Give back each line of the records word for word, omitting the pictures.

--- Begin Data for this exercise ---

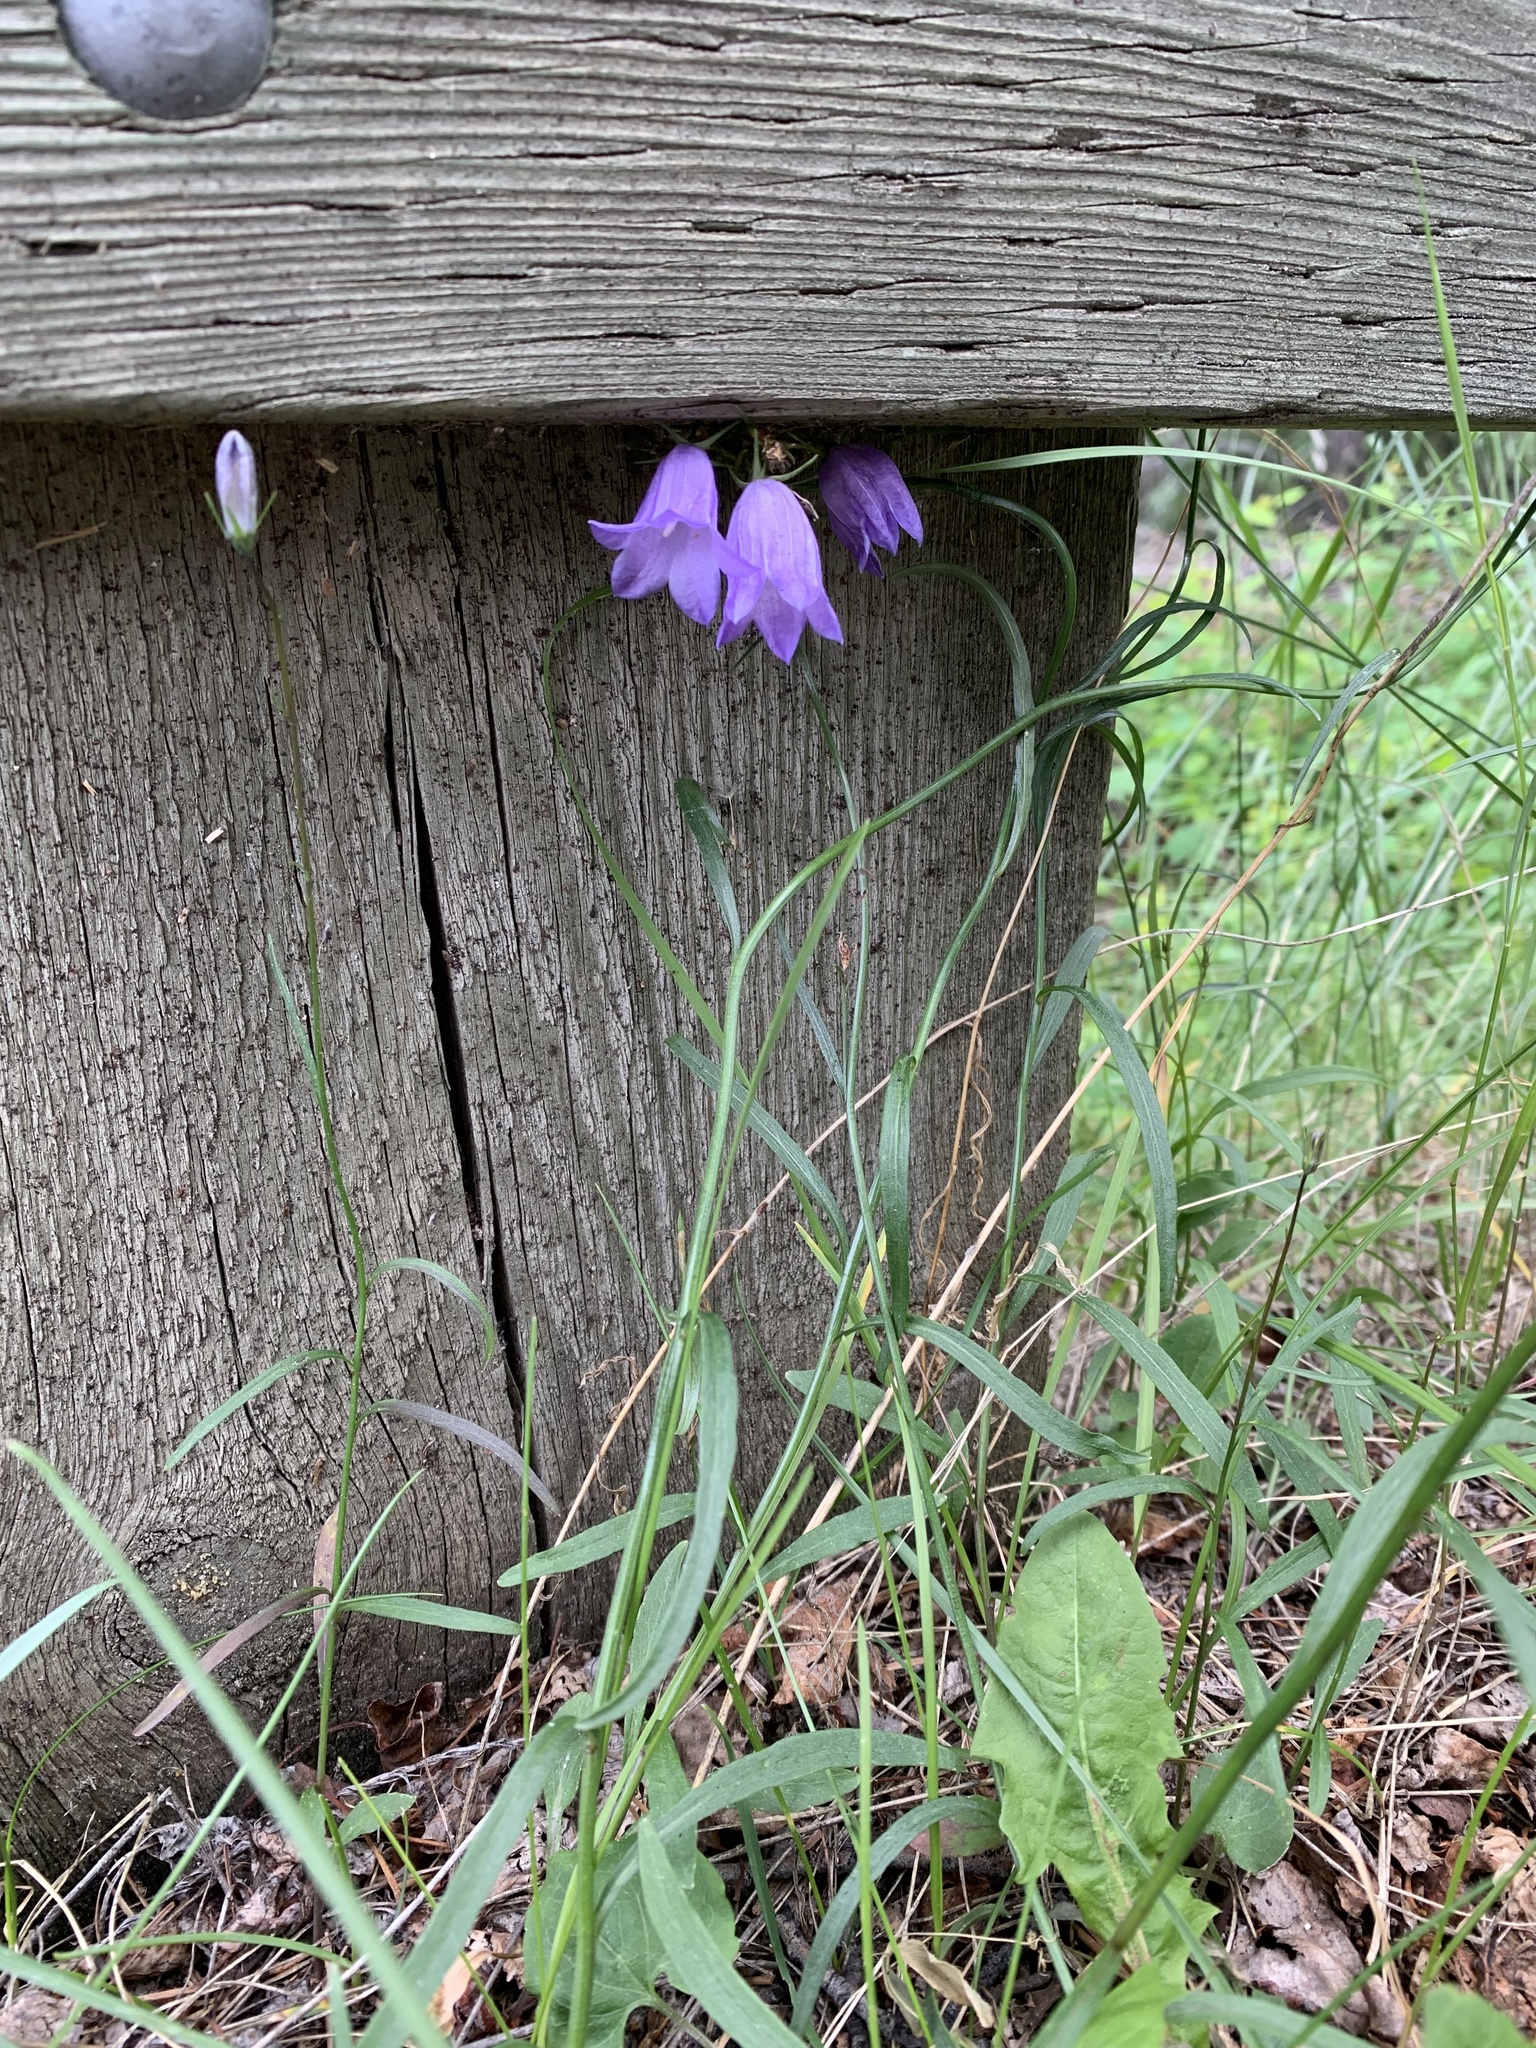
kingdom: Plantae
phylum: Tracheophyta
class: Magnoliopsida
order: Asterales
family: Campanulaceae
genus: Campanula
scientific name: Campanula alaskana
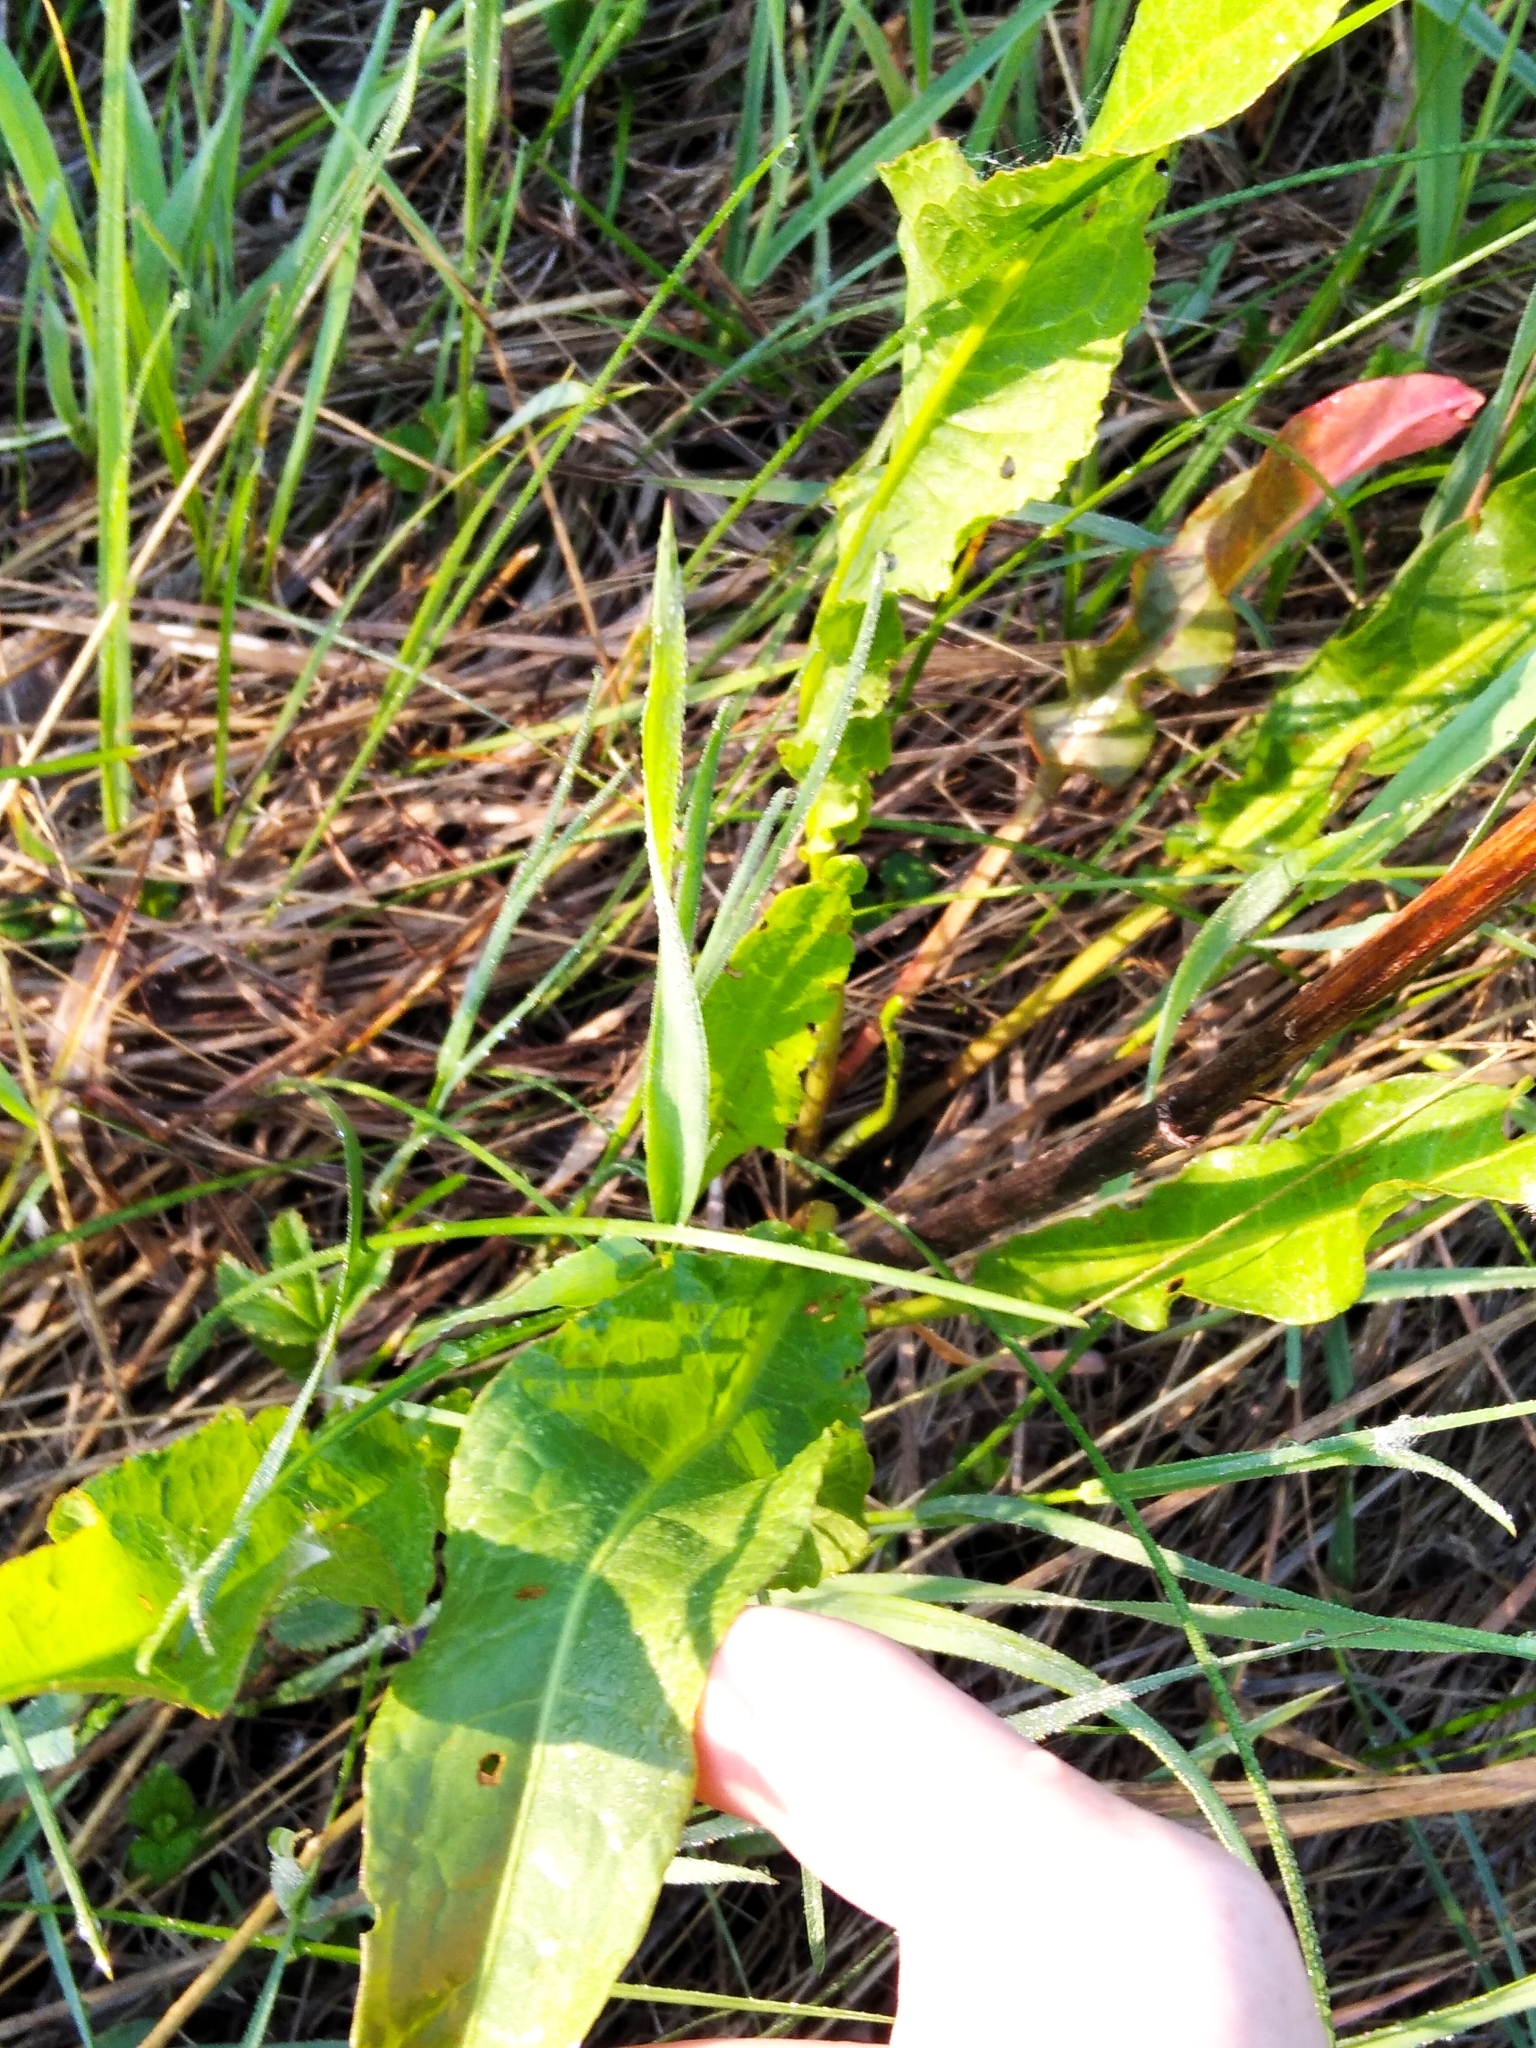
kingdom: Plantae
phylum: Tracheophyta
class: Magnoliopsida
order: Caryophyllales
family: Polygonaceae
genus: Rumex
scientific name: Rumex crispus
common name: Curled dock
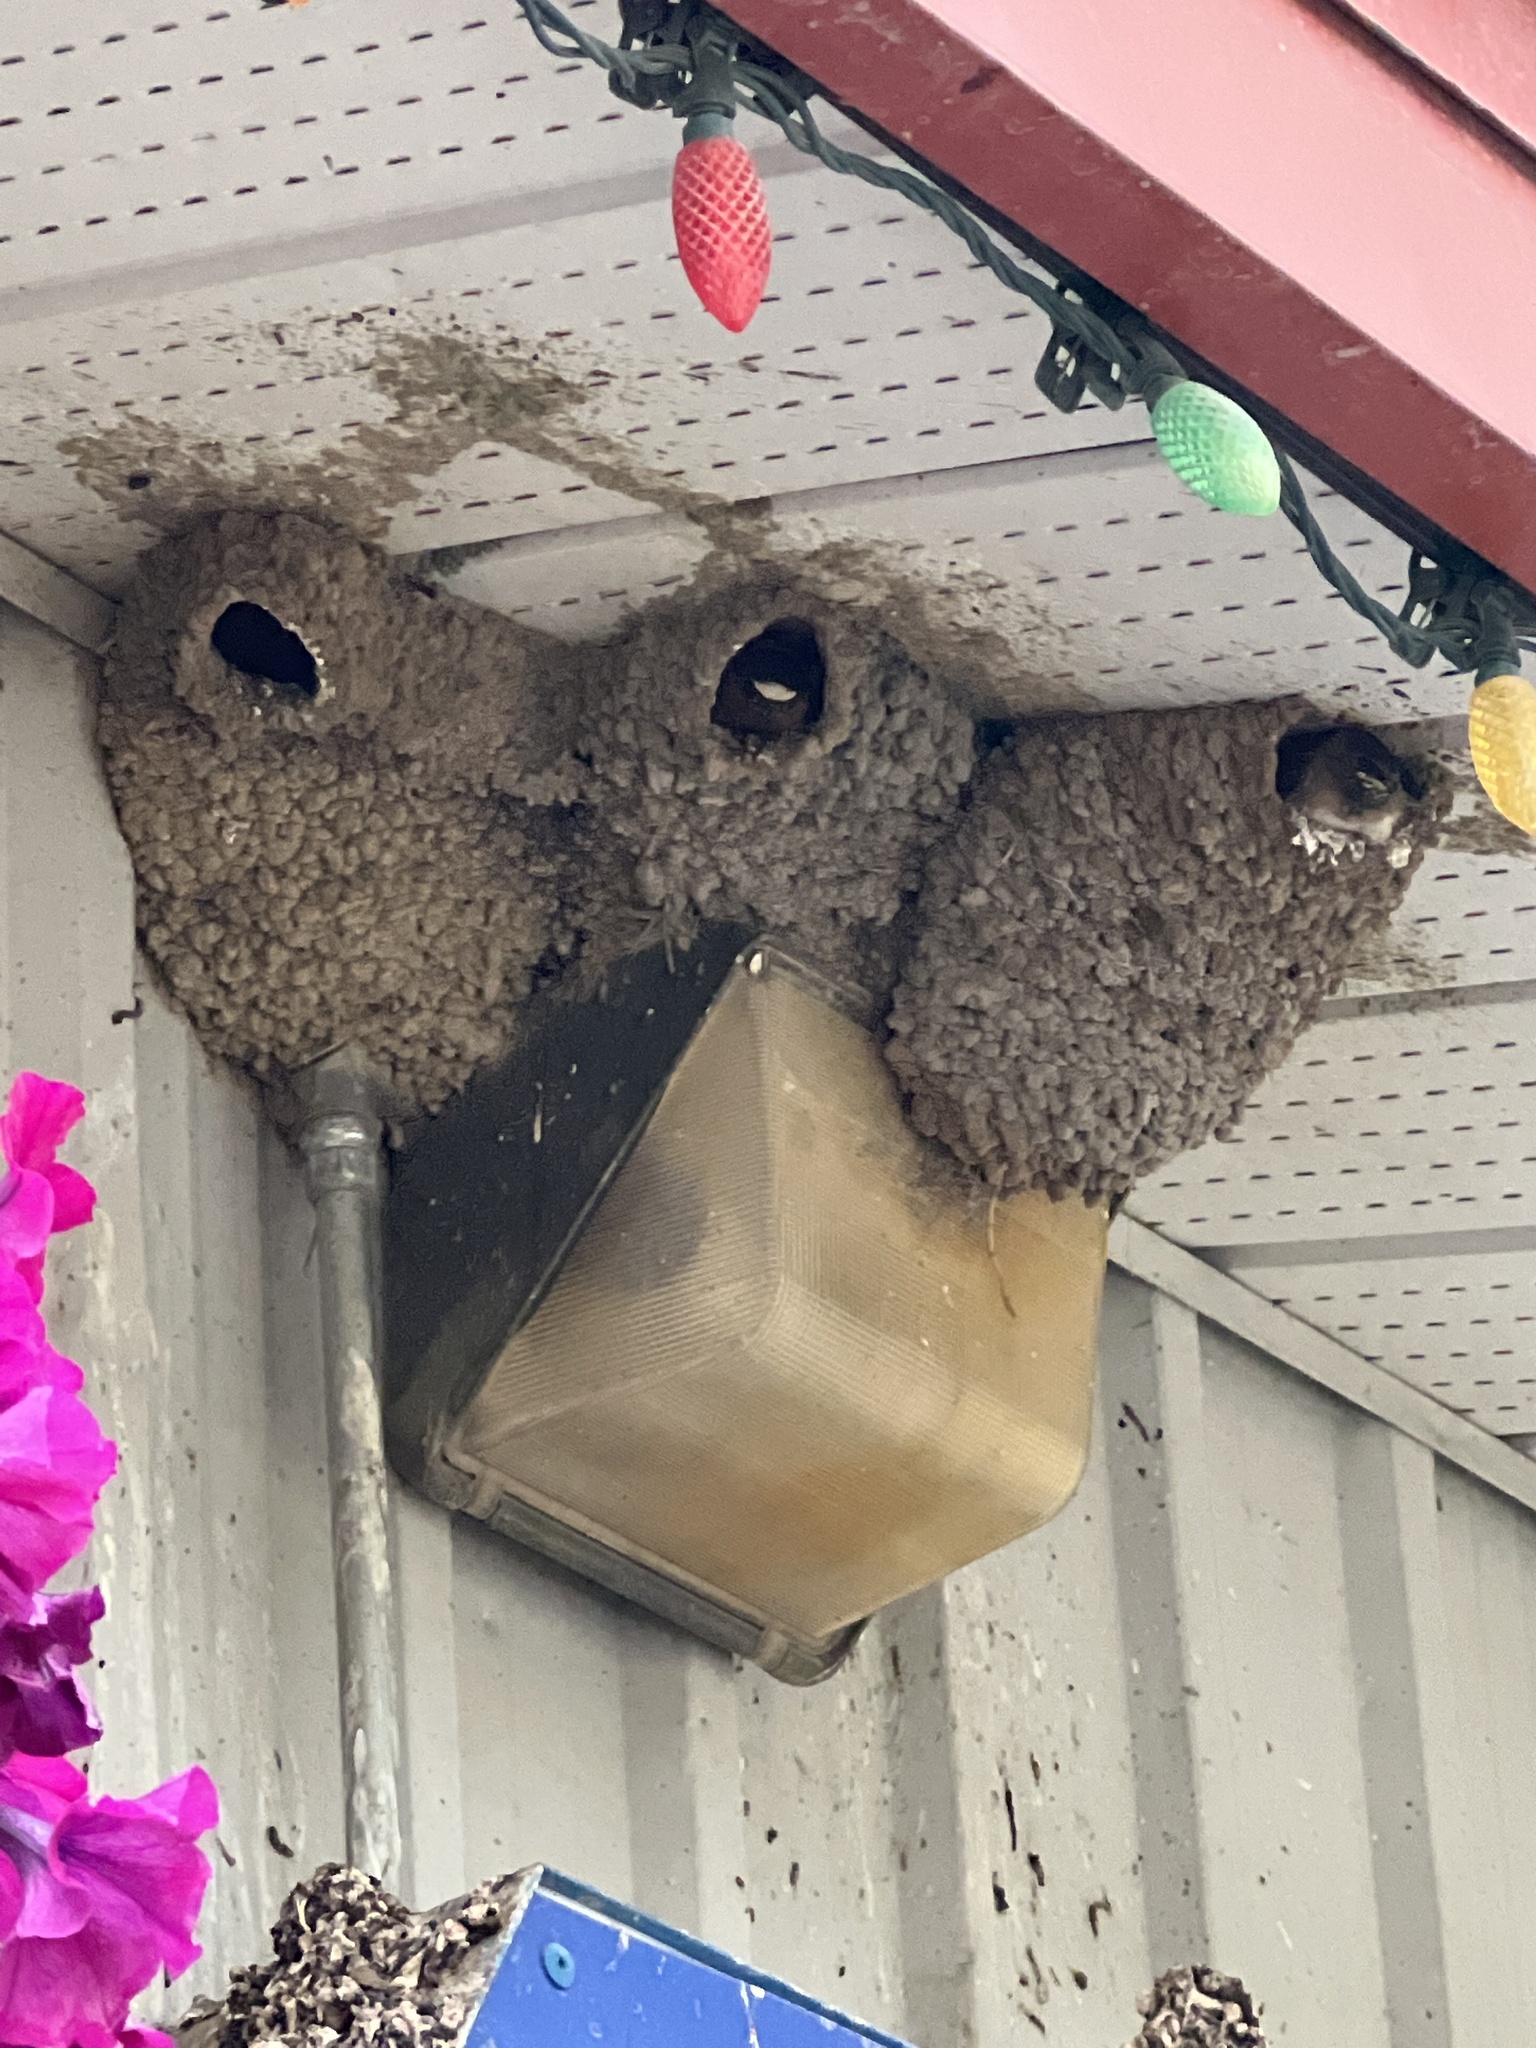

--- End Data for this exercise ---

**Correct result:**
kingdom: Plantae
phylum: Tracheophyta
class: Magnoliopsida
order: Asterales
family: Campanulaceae
genus: Campanula
scientific name: Campanula alaskana
kingdom: Plantae
phylum: Tracheophyta
class: Magnoliopsida
order: Caryophyllales
family: Polygonaceae
genus: Rumex
scientific name: Rumex crispus
common name: Curled dock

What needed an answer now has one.